[Since this is PowerPC specific, I'm sending to here instead of
tech-perform.]
I don't know how performance-critical our assembly code is, but looking
through some of the assembly files in sys/arch/powerpc/powerpc, there
are a few things that strike me as not as efficient as they could be.
1. mtcr's that could really be mtcrf's. On the MPC7450 and newer
parts, a single-field mtcrf is not serialized at all and can execute
in any of the three IU1 units, whereas an
mtcr (which is really an mtcrf of all 8 fields) is execution
serialized and must go to the lone IU2 unit -- see table A-4 and the
subsequent NOTE in Application Note AN2203/D, "MPC7450 Microprocessor
Family Software Optimization Guide", available from
http://e-www.motorola.com/webapp/sps/library/documentationlist.jsp?rootNodeId=03C1TR04670871&nodeId=03C1TR046708718653&Device=MPC7450&DocTypeKey=10KscRcb&Results=25
On longer pipelines (7450 etc.), this needless serialization hurts more
than on the short 603 and 604 pipelines.
As an example, in trapexit, there's an lwz to r5, followed by an
mtcr of r5, just to test bit 17. Doing an "mtcrf 0x08, r5" instead
should execute faster on an MPC7450, and no slower on any other parts.

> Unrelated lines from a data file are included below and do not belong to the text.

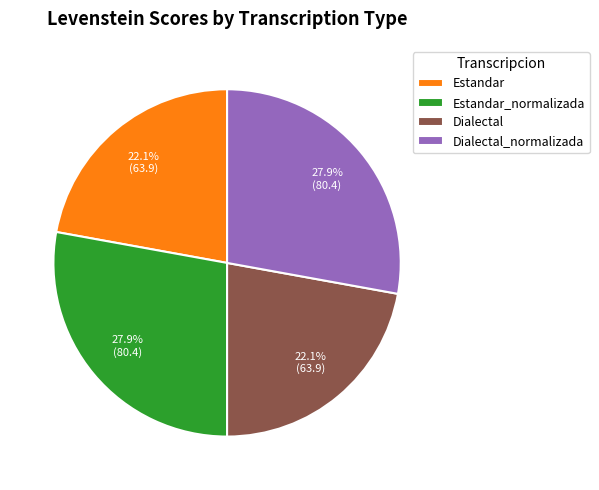

Which has a higher value, Estandar or Dialectal_normalizada?

Dialectal_normalizada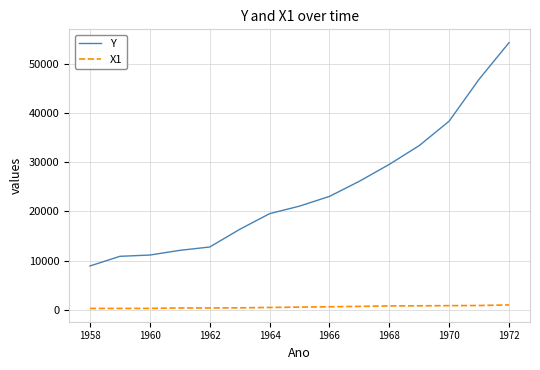

List the series in order of their overall mean, highest first.

Y, X1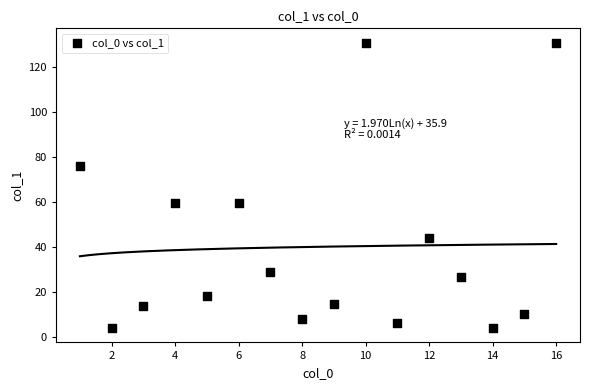

What is the range of Y values (max minus min)?

127.0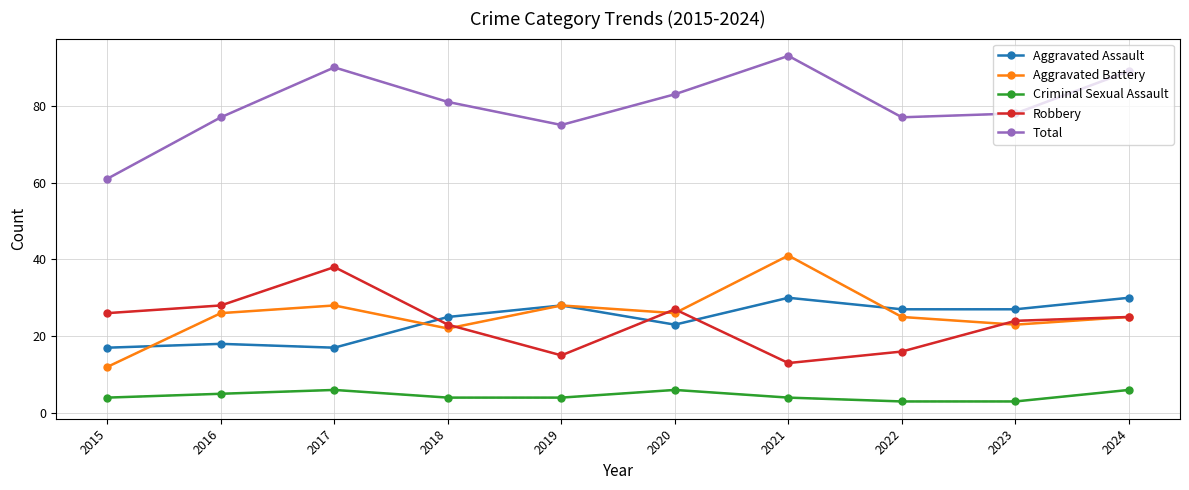

Reading right to left, transcribe all the data shown in this chart.

Aggravated Assault: 2024=30	2023=27	2022=27	2021=30	2020=23	2019=28	2018=25	2017=17	2016=18	2015=17
Aggravated Battery: 2024=25	2023=23	2022=25	2021=41	2020=26	2019=28	2018=22	2017=28	2016=26	2015=12
Criminal Sexual Assault: 2024=6	2023=3	2022=3	2021=4	2020=6	2019=4	2018=4	2017=6	2016=5	2015=4
Robbery: 2024=25	2023=24	2022=16	2021=13	2020=27	2019=15	2018=23	2017=38	2016=28	2015=26
Total: 2024=89	2023=78	2022=77	2021=93	2020=83	2019=75	2018=81	2017=90	2016=77	2015=61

2. Use of xor to generate a 0 value instead of li. For example,
locore_subr.S is sprinkled with xor 3,3,3 or xor 31,31,31. This
creates a true dependency between the xor and whoever last updated the
register. In locore_subr.S, in cpu_switch, there is the following
code (I've removed the MULTIPROCESSOR code to make the flow easier to follow).
lis 3,_C_LABEL(curpcb)@ha
lwz 31,_C_LABEL(curpcb)@l(3)
xor 3,3,3 /* spl0() */
bl _C_LABEL(lcsplx)
The xor now depends on the lis instruction. If an li 3,0 is used
instead, the li can execute in parallel with the lis.
Also, from a readability point of view, I think most PowerPC assembly
writers find "li rX, 0" more readable than "xor rX,rX,rX". :)
3. Use of blrl for indirect jumps, instead of bctrl. The MPC7450
contains an 8-entry link-stack for predicting blr's well. A blrl
used for an indirect subroutine call hoses that predictor, as it looks
like a return (so pop an entry off the link stack, even though this
isn't truly a return) and a call (so push a new entry on the link
stack). When the link stack gets corrupted like this, MPC7450
invalidates the whole thing, which means one misuse of the LR can mean 7
additional branch mispredicts. (In reality, one should only use blrl if
one is using coroutines, and since no one uses those, one should never
use blrl on MPC7450 or other microprocessors that have a link-stack for
branch prediction.) (And yes, gcc had been doing this wrong for years
as well, it just didn't really hurt you until the MPC7450. I believe
it's finally fixed in 3.2.)
Do 'grep blrl /sys/arch/*pc*/*pc*/*.S' to see 6 occurrences.
4. In a similar vein, the use of bla to s_trap in trap_subr.S to
remember what exception vector we came through will do a push that is
never popped, also leading to corruption of the link stack in the near
future. A less-cute but higher-performance method would simply be to
load a different constant for each vector into another register, but I
think that requires saving more state before going to s_trap, so maybe
there is no easy fix here.
Unfortunately, I don't have access to any NetBSD-running PowerPC
hardware to actually see if this is more than in the noise....
Brian, speaking as a guy who did way too much PowerPC assembly
programming as a grad student!
P.S. Kudos to whomever came up with the idea of using cntlzw in
cpu_switch to figure out which queues had things in them. I've rarely
seen cntlzw used for this, even though this is probably one of the
reasons PowerPC has cntlzw!